Task data:
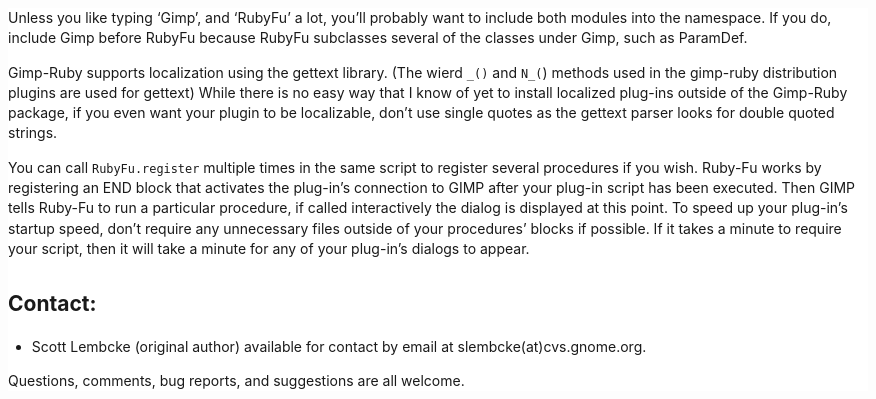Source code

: Unless you like typing ‘Gimp’, and ‘RubyFu’ a lot, you’ll probably want to include both modules into the namespace. If you do, include Gimp before RubyFu because RubyFu subclasses several of the classes under Gimp, such as ParamDef.

Gimp-Ruby supports localization using the gettext library. (The wierd `_()` and `N_(`) methods used in the gimp-ruby distribution plugins are used for gettext) While there is no easy way that I know of yet to install localized plug-ins outside of the Gimp-Ruby package, if you even want your plugin to be localizable, don’t use single quotes as the gettext parser looks for double quoted strings.

You can call `RubyFu.register` multiple times in the same script to register several procedures if you wish.  Ruby-Fu works by registering an END block that activates the plug-in’s connection to GIMP after your plug-in script has been executed.
Then GIMP tells Ruby-Fu to run a particular procedure, if called interactively the dialog is displayed at this point. To speed up your plug-in’s startup speed, don’t require any unnecessary files outside of your procedures’ blocks if possible.
If it takes a minute to require your script, then it will take a minute for any of your plug-in’s dialogs to appear.

## Contact:

- Scott Lembcke (original author) available for contact by email at slembcke(at)cvs.gnome.org.

Questions, comments, bug reports, and suggestions are all welcome.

Required action: Locate every line in the records above that contains the string "RubyFu", and copy each such line. Case counts.

Task response:
: Unless you like typing ‘Gimp’, and ‘RubyFu’ a lot, you’ll probably want to include both modules into the namespace. If you do, include Gimp before RubyFu because RubyFu subclasses several of the classes under Gimp, such as ParamDef.
You can call `RubyFu.register` multiple times in the same script to register several procedures if you wish.  Ruby-Fu works by registering an END block that activates the plug-in’s connection to GIMP after your plug-in script has been executed.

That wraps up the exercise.